**Given records:**
**********
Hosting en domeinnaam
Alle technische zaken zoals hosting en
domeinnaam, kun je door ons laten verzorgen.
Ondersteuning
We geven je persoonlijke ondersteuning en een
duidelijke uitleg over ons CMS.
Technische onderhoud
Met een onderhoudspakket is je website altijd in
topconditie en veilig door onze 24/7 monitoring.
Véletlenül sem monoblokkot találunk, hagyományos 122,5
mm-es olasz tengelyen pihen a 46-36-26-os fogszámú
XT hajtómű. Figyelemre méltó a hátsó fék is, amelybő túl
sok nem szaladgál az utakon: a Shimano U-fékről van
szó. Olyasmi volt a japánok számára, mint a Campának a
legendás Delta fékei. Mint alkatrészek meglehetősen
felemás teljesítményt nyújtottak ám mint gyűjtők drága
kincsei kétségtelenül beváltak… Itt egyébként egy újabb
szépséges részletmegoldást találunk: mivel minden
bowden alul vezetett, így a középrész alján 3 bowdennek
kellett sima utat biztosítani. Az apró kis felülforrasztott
**********
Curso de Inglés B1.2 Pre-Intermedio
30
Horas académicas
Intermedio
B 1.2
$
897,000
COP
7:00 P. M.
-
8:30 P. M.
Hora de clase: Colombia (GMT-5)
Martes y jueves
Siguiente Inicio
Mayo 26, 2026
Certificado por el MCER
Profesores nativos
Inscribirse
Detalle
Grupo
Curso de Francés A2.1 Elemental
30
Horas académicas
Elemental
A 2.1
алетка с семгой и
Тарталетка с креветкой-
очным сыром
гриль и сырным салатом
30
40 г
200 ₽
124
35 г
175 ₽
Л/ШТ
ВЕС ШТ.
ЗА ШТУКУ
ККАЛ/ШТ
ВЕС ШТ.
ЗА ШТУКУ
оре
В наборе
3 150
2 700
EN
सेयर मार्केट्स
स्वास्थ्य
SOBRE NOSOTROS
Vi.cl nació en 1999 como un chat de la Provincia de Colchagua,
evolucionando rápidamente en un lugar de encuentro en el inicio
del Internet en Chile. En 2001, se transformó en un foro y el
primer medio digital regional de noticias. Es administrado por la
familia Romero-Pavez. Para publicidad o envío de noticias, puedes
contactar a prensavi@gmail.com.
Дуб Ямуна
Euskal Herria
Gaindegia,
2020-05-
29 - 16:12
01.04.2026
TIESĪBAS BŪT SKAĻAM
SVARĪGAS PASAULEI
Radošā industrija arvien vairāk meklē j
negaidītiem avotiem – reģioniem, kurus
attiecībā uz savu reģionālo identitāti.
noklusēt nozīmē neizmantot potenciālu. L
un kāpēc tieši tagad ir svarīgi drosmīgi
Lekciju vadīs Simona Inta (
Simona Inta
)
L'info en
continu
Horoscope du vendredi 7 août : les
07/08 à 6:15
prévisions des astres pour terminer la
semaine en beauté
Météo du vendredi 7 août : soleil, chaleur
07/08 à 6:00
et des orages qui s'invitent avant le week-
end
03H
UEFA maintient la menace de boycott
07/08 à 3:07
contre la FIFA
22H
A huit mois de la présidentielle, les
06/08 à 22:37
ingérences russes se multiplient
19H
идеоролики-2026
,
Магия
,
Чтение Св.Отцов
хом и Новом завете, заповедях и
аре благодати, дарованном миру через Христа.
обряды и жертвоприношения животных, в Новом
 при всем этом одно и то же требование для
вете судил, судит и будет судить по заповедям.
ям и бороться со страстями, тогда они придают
**********
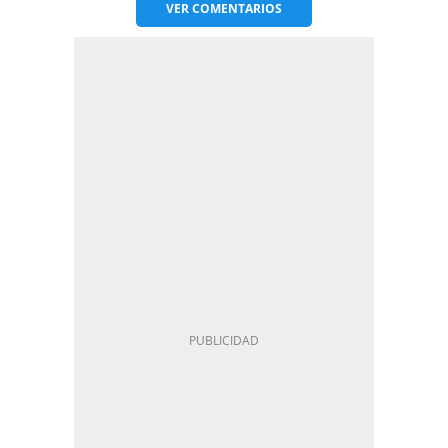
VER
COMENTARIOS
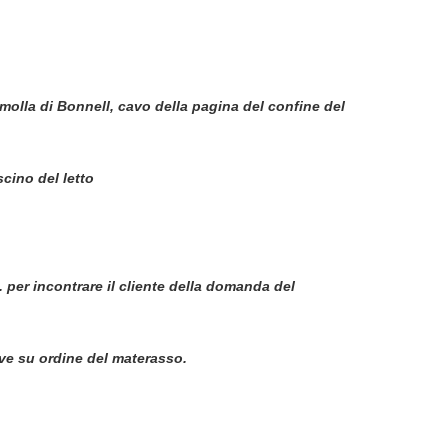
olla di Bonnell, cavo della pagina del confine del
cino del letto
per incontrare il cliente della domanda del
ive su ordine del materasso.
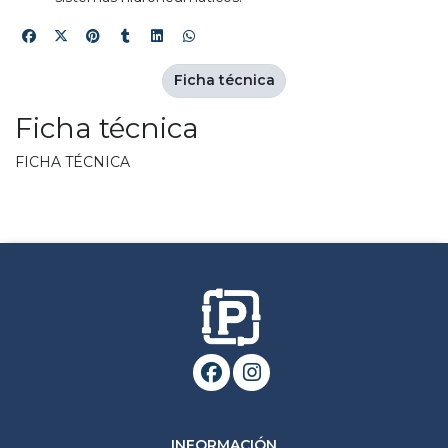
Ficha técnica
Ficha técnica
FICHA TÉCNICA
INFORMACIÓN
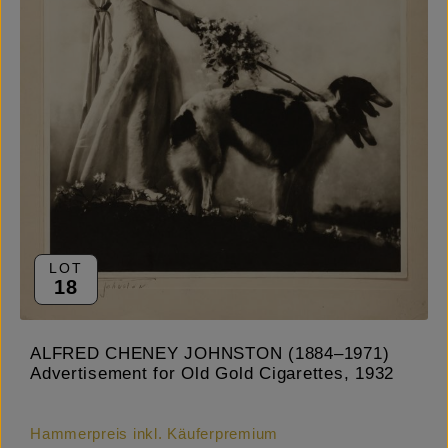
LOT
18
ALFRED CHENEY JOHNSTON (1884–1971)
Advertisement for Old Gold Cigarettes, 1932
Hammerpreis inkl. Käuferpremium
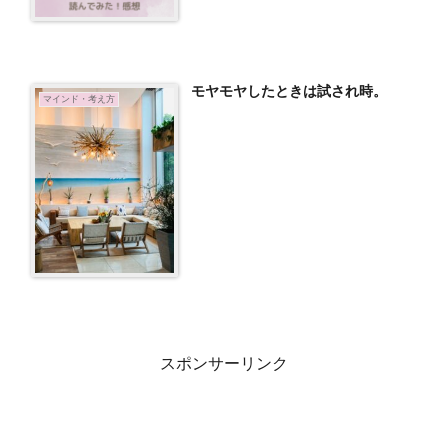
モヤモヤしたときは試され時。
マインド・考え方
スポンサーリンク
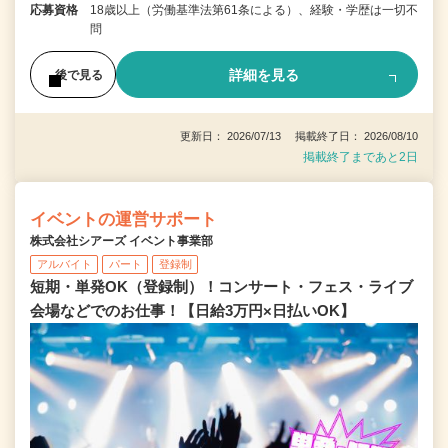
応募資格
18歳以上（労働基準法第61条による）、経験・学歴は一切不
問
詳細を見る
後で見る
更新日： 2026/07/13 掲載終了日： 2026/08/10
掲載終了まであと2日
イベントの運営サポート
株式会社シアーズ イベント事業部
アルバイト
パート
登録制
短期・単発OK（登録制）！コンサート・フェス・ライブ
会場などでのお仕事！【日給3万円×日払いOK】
**********
**Exercise description:**
Rewrite the lines from the one containing "モヤモヤしたときは試され時。" through the one containing "会場などでのお仕事！【日給3万円×日払いOK】", changing "日払いOK" to "週払いOK" and keeping everything else the same. Leave the pictures out of your answer.

**Result of the task:**
モヤモヤしたときは試され時。
マインド・考え方
スポンサーリンク
応募資格
18歳以上（労働基準法第61条による）、経験・学歴は一切不
問
詳細を見る
後で見る
更新日： 2026/07/13 掲載終了日： 2026/08/10
掲載終了まであと2日
イベントの運営サポート
株式会社シアーズ イベント事業部
アルバイト
パート
登録制
短期・単発OK（登録制）！コンサート・フェス・ライブ
会場などでのお仕事！【日給3万円×週払いOK】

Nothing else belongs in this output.